Do końca roku szkolnego było wiele momentów, gdzie Dean pomagał mu, bronił przed bliźniakami i nawet Gabriel go polubił. Castiel nie zostawał dłużny, młody Winchester nie był najlepszym uczniem, dlatego niebieskooki chłopiec często pomagał mu w pracach domowych, wypracowaniach i sprawdzianach.
Novak strasznie chciał być taki jak Dean, ale wiedział, że nie ma na to szans. Chciał przynajmniej być jego przyjacielem, ale na to chyba też nie mógł liczyć. Winchester miał innych przyjaciół, Troy'a i Carla, których Novak nie lubił. Kumplowali się też z bliźniakami, przez co często wyśmiewali się z najmłodszego z niego. Nie robili tego jednak przy Deanie, za co był im wdzięczny, bo spaliłby się przed nim ze wstydu.
- Ale cię Dean wykorzystuje - powiedziała do niego Charlie pewnego dnia po szkole, gdy razem wracali. Okazało się, że dziewczyna mieszkała przecznicę dalej od niego. Bardzo ją lubił, byli kompletnymi przeciwieństwami, ale umieli się dogadać.
- Co? - zapytał wyrwany z zamyślenia. Charlie zaśmiała się i pokręciła głową, bo często odpływał w myślach. - Nie wykorzystuje, po prostu pomagam mu w lekcjach - wzruszył miękko ramionami i lekko się zaczerwienił.
- Jak uważasz - zatrzymała się i spojrzała na Novaka. - Właśnie, Cas. Zaraz koniec roku, może zaplanujemy coś razem? Moi rodzice chcą jechać nad jezioro, chciałbyś jechać z nami na parę dni? - zapytała dziewczyna z nieco przesadnym entuzjazmem.

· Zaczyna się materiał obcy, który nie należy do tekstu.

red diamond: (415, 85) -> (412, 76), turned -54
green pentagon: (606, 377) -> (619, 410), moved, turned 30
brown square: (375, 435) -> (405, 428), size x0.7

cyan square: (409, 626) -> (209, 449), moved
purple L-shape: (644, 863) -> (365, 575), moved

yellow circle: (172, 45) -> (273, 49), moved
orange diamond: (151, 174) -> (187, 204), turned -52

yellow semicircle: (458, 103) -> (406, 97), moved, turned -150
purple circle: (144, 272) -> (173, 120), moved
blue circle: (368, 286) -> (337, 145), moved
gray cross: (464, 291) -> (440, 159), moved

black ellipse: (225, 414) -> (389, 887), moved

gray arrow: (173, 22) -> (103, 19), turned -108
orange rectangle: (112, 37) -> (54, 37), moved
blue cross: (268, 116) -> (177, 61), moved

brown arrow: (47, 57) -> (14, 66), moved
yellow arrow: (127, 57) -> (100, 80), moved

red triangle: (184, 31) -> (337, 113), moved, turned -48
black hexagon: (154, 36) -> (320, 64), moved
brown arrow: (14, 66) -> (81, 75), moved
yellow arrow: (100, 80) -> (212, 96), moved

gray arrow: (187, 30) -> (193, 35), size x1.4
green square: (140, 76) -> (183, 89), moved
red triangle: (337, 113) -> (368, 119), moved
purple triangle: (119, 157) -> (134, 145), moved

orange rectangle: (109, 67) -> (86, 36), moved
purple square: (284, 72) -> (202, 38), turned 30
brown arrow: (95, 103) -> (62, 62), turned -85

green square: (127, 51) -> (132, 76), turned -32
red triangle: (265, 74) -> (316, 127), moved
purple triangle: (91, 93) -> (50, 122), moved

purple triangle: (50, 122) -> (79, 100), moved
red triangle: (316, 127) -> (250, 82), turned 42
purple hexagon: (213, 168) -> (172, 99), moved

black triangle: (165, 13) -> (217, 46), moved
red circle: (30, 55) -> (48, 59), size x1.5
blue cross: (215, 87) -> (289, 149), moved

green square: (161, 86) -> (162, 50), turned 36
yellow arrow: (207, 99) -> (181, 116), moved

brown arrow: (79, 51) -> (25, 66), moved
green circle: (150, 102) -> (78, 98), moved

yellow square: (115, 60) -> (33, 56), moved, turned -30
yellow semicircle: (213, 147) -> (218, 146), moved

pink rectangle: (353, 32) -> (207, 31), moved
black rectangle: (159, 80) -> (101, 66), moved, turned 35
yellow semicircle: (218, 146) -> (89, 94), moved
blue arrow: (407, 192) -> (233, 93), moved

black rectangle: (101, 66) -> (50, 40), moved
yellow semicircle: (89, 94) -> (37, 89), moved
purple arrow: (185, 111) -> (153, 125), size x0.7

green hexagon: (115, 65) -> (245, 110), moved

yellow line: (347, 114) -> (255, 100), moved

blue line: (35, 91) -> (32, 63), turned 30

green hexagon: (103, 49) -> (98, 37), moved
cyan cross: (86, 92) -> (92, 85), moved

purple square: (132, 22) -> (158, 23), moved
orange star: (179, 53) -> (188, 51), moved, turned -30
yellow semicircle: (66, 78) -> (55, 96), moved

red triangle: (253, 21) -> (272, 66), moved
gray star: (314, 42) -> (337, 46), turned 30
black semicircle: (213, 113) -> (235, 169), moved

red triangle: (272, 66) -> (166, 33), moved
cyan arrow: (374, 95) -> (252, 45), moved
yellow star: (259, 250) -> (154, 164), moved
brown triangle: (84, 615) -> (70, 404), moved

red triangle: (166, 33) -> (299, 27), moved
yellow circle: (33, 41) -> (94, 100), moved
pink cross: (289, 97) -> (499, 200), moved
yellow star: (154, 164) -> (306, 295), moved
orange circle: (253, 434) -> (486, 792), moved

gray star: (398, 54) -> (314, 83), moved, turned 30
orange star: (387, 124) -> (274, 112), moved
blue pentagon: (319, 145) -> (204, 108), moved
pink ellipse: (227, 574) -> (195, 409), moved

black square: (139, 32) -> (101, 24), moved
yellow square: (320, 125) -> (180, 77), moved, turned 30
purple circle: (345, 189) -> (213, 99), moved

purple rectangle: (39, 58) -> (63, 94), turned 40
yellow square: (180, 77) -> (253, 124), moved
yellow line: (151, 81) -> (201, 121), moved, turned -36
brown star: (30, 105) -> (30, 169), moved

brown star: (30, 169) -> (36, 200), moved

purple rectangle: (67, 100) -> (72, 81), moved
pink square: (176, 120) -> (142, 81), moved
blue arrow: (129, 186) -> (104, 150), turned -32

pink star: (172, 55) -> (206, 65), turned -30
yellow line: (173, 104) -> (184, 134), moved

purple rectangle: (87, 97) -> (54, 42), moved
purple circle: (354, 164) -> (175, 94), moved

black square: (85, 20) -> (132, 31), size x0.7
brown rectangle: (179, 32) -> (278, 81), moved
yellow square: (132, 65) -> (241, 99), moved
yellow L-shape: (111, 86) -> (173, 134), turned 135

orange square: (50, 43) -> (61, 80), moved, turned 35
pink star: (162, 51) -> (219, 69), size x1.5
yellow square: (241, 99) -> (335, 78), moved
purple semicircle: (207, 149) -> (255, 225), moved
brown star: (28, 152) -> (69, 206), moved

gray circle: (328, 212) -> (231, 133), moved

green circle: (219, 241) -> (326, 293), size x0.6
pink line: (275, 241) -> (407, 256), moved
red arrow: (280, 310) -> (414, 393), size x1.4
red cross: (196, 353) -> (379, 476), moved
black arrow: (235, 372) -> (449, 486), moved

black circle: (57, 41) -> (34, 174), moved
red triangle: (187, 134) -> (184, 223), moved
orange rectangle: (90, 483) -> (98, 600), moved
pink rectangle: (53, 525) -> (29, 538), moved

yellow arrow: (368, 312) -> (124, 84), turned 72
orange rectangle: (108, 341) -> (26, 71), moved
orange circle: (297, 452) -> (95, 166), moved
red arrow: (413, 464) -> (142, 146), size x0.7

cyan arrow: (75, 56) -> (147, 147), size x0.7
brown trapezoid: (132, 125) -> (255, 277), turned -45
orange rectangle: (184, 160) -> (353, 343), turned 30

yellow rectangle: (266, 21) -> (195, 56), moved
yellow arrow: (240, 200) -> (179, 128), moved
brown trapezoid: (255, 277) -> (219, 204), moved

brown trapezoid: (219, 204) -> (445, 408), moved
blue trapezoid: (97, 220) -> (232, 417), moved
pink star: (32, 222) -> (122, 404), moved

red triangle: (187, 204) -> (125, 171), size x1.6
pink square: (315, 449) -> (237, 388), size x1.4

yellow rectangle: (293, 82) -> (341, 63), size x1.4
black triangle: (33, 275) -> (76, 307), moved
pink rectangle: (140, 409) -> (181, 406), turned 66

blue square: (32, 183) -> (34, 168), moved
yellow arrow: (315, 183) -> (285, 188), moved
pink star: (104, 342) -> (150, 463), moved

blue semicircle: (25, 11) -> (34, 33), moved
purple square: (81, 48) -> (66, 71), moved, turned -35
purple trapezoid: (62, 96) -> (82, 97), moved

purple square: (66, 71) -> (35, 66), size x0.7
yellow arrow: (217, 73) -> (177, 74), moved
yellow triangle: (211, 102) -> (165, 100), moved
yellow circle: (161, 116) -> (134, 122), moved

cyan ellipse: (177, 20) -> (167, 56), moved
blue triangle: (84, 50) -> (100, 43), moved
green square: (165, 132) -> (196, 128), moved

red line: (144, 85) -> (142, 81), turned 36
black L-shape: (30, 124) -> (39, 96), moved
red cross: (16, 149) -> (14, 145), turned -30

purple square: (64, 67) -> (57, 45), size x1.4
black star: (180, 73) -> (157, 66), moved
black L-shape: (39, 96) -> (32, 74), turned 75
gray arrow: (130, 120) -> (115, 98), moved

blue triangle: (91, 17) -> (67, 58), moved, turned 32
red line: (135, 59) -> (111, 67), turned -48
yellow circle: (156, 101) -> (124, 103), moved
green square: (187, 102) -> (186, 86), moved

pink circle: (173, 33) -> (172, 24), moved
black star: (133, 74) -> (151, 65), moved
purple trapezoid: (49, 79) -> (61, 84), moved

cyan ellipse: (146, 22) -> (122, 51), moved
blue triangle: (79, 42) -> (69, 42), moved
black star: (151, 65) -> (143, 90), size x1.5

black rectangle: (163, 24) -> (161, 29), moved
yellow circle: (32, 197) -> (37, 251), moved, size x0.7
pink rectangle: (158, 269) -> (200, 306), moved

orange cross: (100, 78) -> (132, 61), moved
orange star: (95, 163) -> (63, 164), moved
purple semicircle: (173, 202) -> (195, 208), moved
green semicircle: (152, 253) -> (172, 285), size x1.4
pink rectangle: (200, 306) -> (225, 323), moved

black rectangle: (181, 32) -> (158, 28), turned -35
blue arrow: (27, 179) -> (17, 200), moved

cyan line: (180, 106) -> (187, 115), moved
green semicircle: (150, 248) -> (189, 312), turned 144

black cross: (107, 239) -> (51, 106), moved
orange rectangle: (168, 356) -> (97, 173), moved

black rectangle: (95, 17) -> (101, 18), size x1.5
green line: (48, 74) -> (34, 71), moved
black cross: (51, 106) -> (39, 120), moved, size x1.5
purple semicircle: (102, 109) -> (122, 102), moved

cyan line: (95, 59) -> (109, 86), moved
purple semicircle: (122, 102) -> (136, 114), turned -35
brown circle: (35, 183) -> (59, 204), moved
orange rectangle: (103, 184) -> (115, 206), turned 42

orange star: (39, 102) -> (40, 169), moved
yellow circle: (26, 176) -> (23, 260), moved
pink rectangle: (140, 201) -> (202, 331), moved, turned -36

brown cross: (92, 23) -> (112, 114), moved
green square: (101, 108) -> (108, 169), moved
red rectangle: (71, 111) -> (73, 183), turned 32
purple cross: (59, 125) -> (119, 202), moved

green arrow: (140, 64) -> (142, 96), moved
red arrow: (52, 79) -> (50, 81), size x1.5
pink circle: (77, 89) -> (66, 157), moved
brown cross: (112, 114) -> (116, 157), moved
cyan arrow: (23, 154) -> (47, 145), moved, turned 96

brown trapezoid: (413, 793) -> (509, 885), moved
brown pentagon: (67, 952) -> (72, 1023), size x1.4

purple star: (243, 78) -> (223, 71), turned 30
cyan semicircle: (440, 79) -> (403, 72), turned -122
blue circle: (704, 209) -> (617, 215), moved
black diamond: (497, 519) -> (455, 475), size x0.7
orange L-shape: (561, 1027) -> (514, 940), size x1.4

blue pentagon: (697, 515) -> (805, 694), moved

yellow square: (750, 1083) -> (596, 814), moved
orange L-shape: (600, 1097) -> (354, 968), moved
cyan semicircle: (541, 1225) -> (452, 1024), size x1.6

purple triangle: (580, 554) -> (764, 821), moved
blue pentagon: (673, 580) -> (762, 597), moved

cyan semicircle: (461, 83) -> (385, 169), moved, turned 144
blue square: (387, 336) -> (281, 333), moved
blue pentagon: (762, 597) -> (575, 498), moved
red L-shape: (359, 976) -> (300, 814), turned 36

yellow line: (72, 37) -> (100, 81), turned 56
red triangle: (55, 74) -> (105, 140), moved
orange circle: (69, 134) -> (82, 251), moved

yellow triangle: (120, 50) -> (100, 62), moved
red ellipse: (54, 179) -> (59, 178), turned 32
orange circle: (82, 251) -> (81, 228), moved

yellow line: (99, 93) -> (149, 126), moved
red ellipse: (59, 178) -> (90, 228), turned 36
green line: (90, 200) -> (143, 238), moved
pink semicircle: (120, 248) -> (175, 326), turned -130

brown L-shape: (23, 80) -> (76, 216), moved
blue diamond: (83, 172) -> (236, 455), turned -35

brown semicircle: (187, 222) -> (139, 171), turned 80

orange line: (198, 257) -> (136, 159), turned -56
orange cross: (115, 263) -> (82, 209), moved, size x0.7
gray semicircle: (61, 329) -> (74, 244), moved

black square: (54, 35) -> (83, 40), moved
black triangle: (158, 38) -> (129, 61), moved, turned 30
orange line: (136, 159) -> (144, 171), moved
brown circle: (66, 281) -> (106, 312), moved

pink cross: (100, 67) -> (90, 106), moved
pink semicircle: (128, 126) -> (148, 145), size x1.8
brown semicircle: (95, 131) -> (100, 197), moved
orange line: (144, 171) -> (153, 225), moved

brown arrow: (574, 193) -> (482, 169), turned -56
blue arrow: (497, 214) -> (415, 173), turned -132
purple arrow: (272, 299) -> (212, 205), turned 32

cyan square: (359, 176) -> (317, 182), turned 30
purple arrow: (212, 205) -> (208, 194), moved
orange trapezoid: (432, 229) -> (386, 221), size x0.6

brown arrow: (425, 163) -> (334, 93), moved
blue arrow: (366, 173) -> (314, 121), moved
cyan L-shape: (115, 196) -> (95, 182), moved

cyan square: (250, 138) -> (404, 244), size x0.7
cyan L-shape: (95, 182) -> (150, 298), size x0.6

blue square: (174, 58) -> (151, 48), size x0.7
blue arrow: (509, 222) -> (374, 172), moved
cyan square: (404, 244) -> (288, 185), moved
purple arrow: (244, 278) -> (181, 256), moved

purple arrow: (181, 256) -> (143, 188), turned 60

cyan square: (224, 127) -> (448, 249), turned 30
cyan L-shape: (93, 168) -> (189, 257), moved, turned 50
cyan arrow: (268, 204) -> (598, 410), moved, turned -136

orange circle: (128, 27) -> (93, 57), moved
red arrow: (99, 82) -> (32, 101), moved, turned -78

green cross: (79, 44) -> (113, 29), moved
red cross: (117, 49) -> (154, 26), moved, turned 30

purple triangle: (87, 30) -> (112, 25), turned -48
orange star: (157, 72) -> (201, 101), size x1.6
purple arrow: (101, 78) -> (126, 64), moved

Zaskoczyło go to pytanie, nie spodziewał się, że Charlie chciałaby spotkać się z nim nawet w wakacje.
- Emm... Musiałbym zapytać taty, nie wiem czy mi pozwoli.
- To jak powie, że musi się zastanowić, to ja przyjdę i go namówię - wyszczerzyła się. - Zobaczysz, puści cię, umiem namawiać ludzi - klasnęła w dłonie, podskoczyła zadowolona i ruszyła przed siebie. Dziewczyna prawie biegła, więc Cas ledwo nadążył za jej krokiem.